== Input material ==
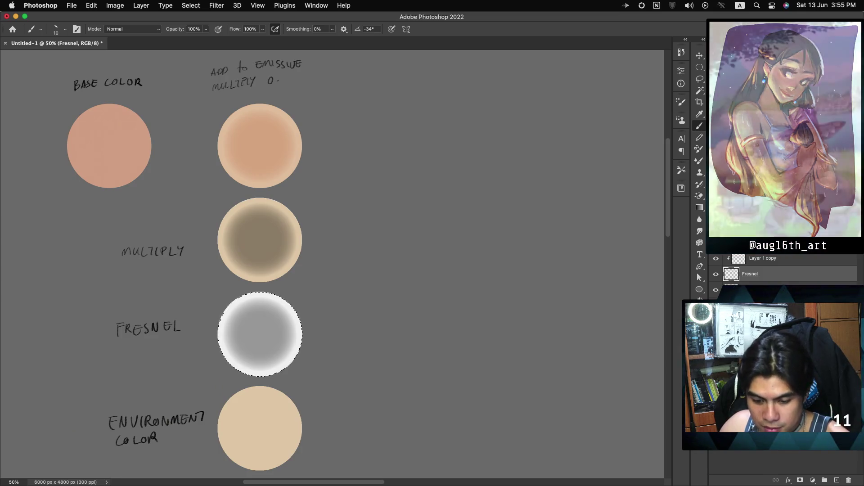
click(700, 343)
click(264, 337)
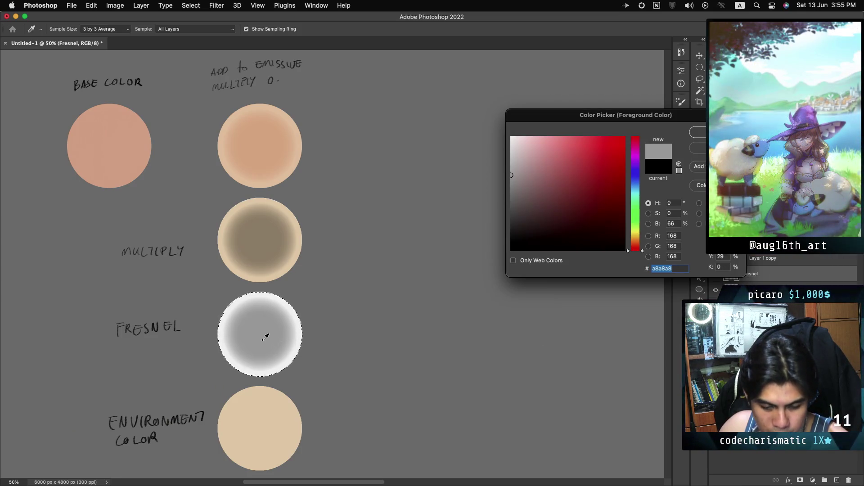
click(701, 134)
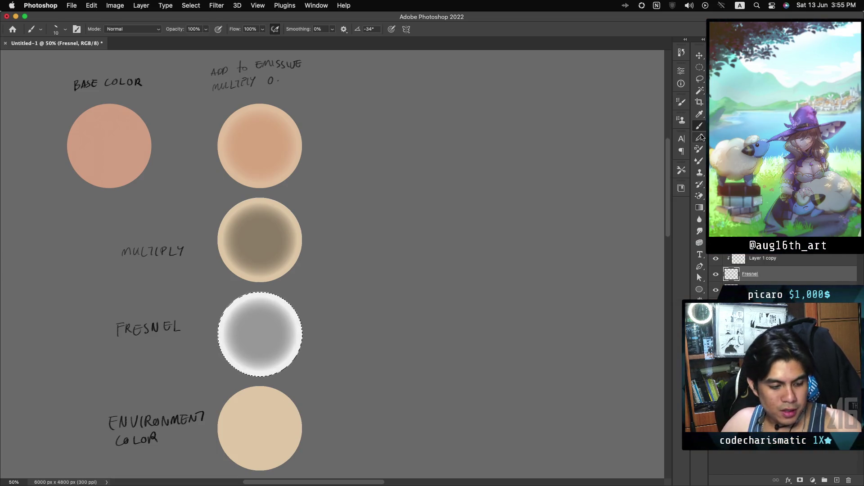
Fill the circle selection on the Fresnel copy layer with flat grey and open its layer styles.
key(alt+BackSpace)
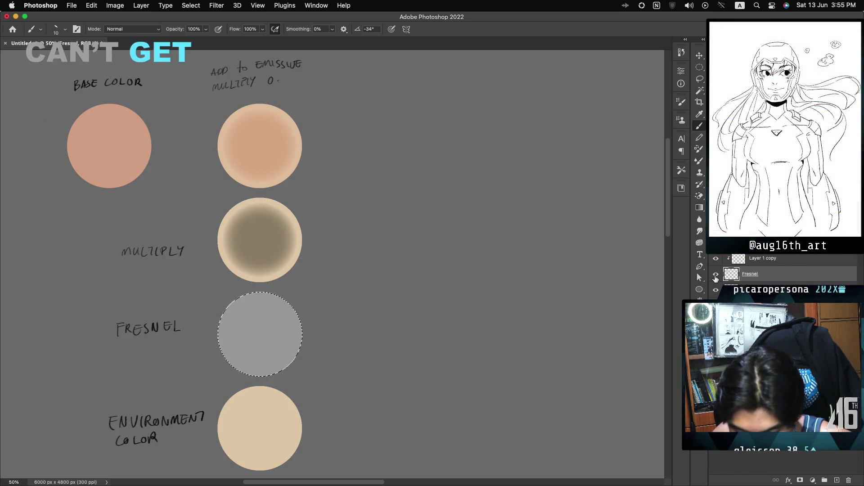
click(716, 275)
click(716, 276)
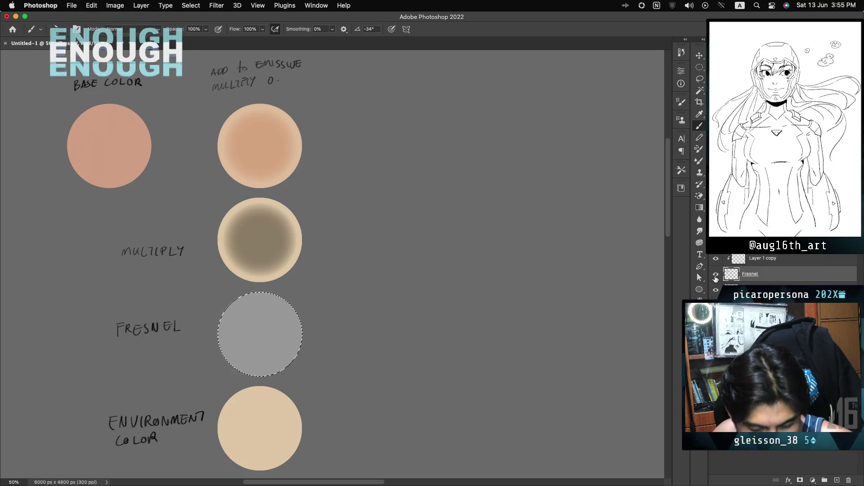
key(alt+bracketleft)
===
== Input material ==
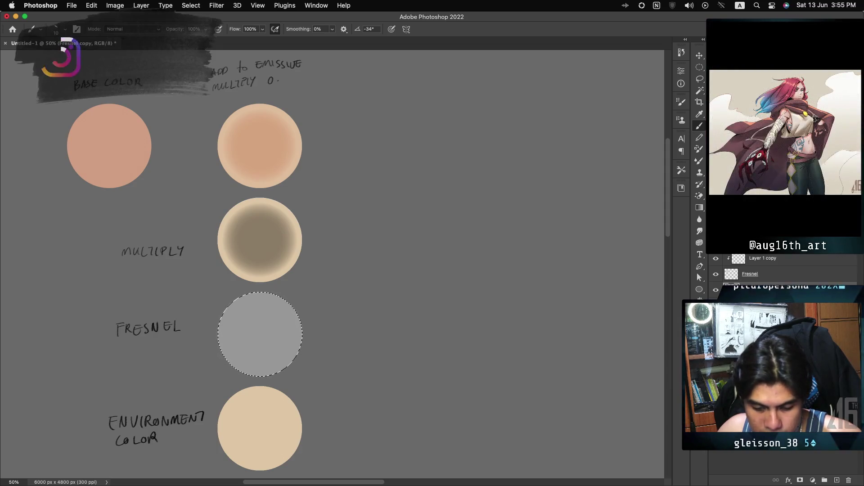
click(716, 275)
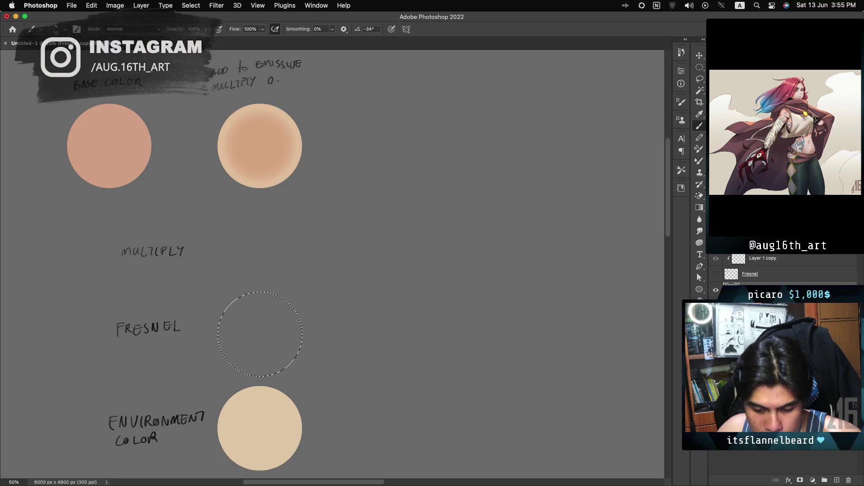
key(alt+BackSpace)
===
Requirement: Look above for the line containing "click(700, 343)", then copy exactly from it through the line containing "key(alt+bracketleft)", keeping both and leaving out pictures. Add nothing else.

Solution to the problem:
click(700, 343)
click(264, 337)
click(701, 134)
Fill the circle selection on the Fresnel copy layer with flat grey and open its layer styles.
key(alt+BackSpace)
click(716, 275)
click(716, 276)
key(alt+bracketleft)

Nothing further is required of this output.